The MIB lived on Carol’s white microfiber couch from 6 p.m. until midnight every evening. The couch was slipcovered in a mocha-shaded fabric to absorb his brown life and protect the furniture from his stench. She did not like this man, but she married him. This couch is where he drank beer, bottles of wine and spit tobacco into a blue ceramic coffee mug with a paper towel inside. Carol saw him as a bottom-dweller, feeding on trash. He’d rent three to five violent movies a night; horror, war, disaster, dismemberment; anything with screaming rapid fire or explosions and watch each one between farting and an occasional exit to the bathroom to take a whiz.

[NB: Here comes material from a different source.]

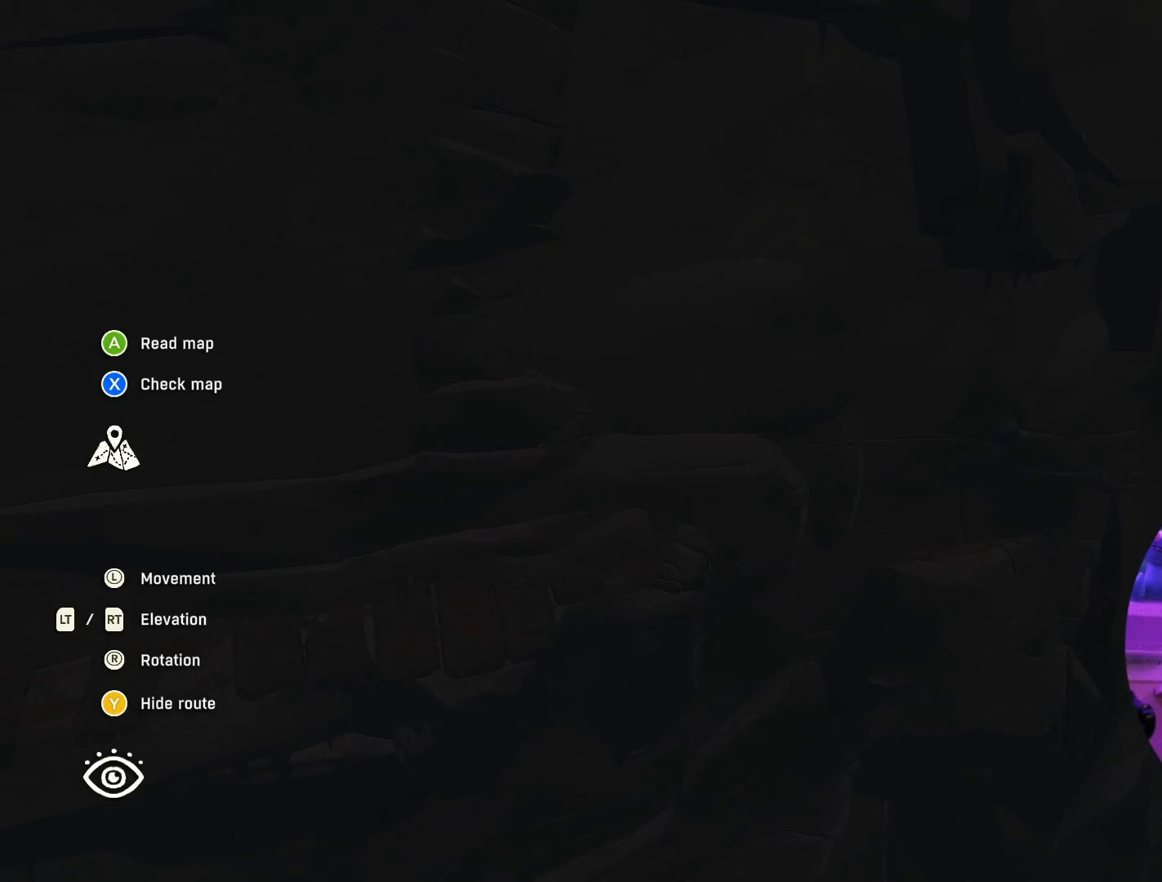
{"buttons": [], "left_stick": "center", "right_stick": "left", "events": []}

The MIB didn’t speak. She did not talk to him while he sat immersed in death marches, hangings, and bombings. To ask his attention was to ask for a glare of disdain. To ask him to help Joy with her homework, was to ask for a minute too much and resulted in an argument and tears. The tears were Joy’s.
The MIB worked during the day in front of a computer. He was a handsome man before he lived in her basement; blue eyes, sculpted face, curly hair, ruddy complexion. Is a strong jaw line really substitution for love? He had potential. “Never marry potential,” her therapist said. He hated his job, he hated his life, and he hated Carol.
The house wasn’t clean enough. She didn’t make enough money. She didn’t have the right food in the refrigerator. She didn’t want to canoe. She didn’t like what he liked. Clean underwear wasn’t in his drawer. She forgot the coffee on a camping trip. She made the wrong turn. She didn’t stir the food the right way. She didn’t remember how to put her files in folders on the computer. Her glasses were ugly. She was too skinny. His drinking was her problem. She put something away of his in the wrong place. She spent too much time in her activism. She talked to him when he didn’t want to talk. She spoke too much to her friends. She was too protective of her children. She wasn’t physically strong enough. She didn’t hike. She didn’t have an orgasm.